MRI method may screen for Alzheimer’s disease

An MRI method to predict the ratio of total tau (tt) to beta amyloid (AB) may provide a screening tool that could help discriminate between Alzheimer’s disease (AD) and frontotemporal lobar degeneration, according to a study published online Dec. 26, 2012, in Neurology. The findings could allow some patients to bypass the traditional lumbar puncture required to assess tt/AB and differentiate the disorders.

AD and frontotemporal lobar degeneration share common clinical features, so diagnosis based on clinical symptoms is unreliable. Although cerebrospinal fluid tt/AB provides a sensitive and specific means of differentiating the disorders, patients often perceive a lumbar puncture as invasive. The issue is magnified in the clinical trial setting, where patients may require serial assessments of the tt/AB biomarker.

Corey T. McMillan, PhD, from the department of neurology at University of Pennsylvania in Philadelphia, and colleagues devised an MRI-based algorithm to predict tt/AB values and tested the approach with 185 patients diagnosed with a neurodegenerative disease.

Patients enrolled in the study had a cerebrospinal fluid profile consistent with AD or frontotemporal lobar degeneration, and a validation cohort of 32 patients had a genetic mutation consistent with AD or frontotemporal lobar degeneration or an autopsy to confirm the diagnosis.

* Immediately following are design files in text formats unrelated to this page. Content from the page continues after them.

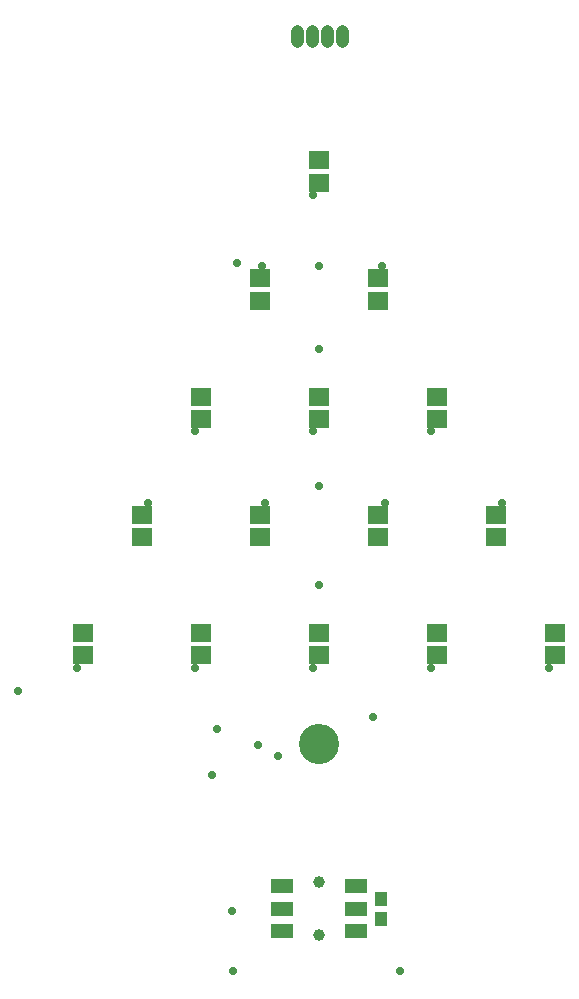
<source format=gbs>
G04 EAGLE Gerber RS-274X export*
G75*
%MOMM*%
%FSLAX34Y34*%
%LPD*%
%INSoldermask Bottom*%
%IPPOS*%
%AMOC8*
5,1,8,0,0,1.08239X$1,22.5*%
G01*
%ADD10R,1.703200X1.503200*%
%ADD11C,1.092200*%
%ADD12C,3.403200*%
%ADD13R,1.879600X1.219200*%
%ADD14C,1.003200*%
%ADD15R,1.103200X1.203200*%
%ADD16C,0.705600*%


D10*
X100000Y330500D03*
X100000Y349500D03*
X200000Y530500D03*
X200000Y549500D03*
X300000Y530500D03*
X300000Y549500D03*
X400000Y530500D03*
X400000Y549500D03*
X350000Y649500D03*
X350000Y630500D03*
X250000Y649500D03*
X250000Y630500D03*
X300000Y730500D03*
X300000Y749500D03*
X200000Y330500D03*
X200000Y349500D03*
X300000Y330500D03*
X300000Y349500D03*
X400000Y330500D03*
X400000Y349500D03*
X500000Y330500D03*
X500000Y349500D03*
X450000Y449500D03*
X450000Y430500D03*
X350000Y449500D03*
X350000Y430500D03*
X250000Y449500D03*
X250000Y430500D03*
X150000Y449500D03*
X150000Y430500D03*
D11*
X280950Y850555D02*
X280950Y859445D01*
X293650Y859445D02*
X293650Y850555D01*
X306350Y850555D02*
X306350Y859445D01*
X319050Y859445D02*
X319050Y850555D01*
D12*
X300000Y255000D03*
D13*
X268660Y134950D03*
X268660Y115900D03*
X268660Y96850D03*
X330890Y134950D03*
X330890Y115900D03*
X330890Y96850D03*
D14*
X299775Y138125D03*
X299775Y93675D03*
D15*
X352000Y123850D03*
X352000Y106850D03*
D16*
X248450Y254190D03*
X226300Y113650D03*
X209550Y229380D03*
X213110Y267890D03*
X95000Y320000D03*
X195000Y320000D03*
X295000Y320000D03*
X395000Y320000D03*
X495000Y320000D03*
X195000Y520000D03*
X295000Y520000D03*
X395000Y520000D03*
X295000Y720000D03*
X154940Y459740D03*
X254000Y459740D03*
X355600Y459740D03*
X454660Y459740D03*
X251460Y660400D03*
X353060Y660400D03*
X226730Y63140D03*
X345400Y278240D03*
X300000Y390000D03*
X300000Y473650D03*
X300000Y590000D03*
X300000Y660000D03*
X230160Y662380D03*
X265400Y245540D03*
X45000Y300000D03*
X368300Y63500D03*
M02*

</source>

After deriving the predicted tt/AB values using the MRI method, McMillan and colleagues compared the predicted values with the actual tt/AB ratio for all patients. They reported 75 percent classification accuracy based on MRI-predicted tt/AB relative to actual tt/AB.  

“This study established empirical evidence that an MRI-based technique can predict a single, biologically valid level of cerebrospinal fluid tt/AB,” wrote McMillan and colleagues.

They detailed several advantages to the approach. It could decrease the number of patients referred for lumbar puncture; only borderline cases might be referred for the more invasive lumbar puncture to gather actual tt/AB. MRI is less expensive and more available than PET imaging, and can be more easily repeated than a PET study or lumbar puncture. The method also may reduce power demands of clinical studies by providing a candidate marker to monitor in trials. Finally, the method allows researchers to monitor the effects of therapies that target tau or beta amyloid.

McMillan and colleagues called for additional studies to build understanding of the role of cerebrospinal fluid analytes and cortical atrophy. In an accompanying editorial, Christian Habeck, PhD, from the department of neurology at Columbia University in New York City, and Jennifer L. Whitwell, PhD, from Mayo Clinic in Rochester, Minn., added, “An empirical test of the tt/AB prediction from brain data in an independent sample will be an important additional step before this method could be confidently applied to other cohorts.”

Habeck and Whitwell also noted that McMillan et al leveraged existing software tools to develop the MRI algorithm, and wrote other clinician-scientists could use similar software tools. “The initial investment of familiarization with such tools will be well worth the payoff,” they wrote.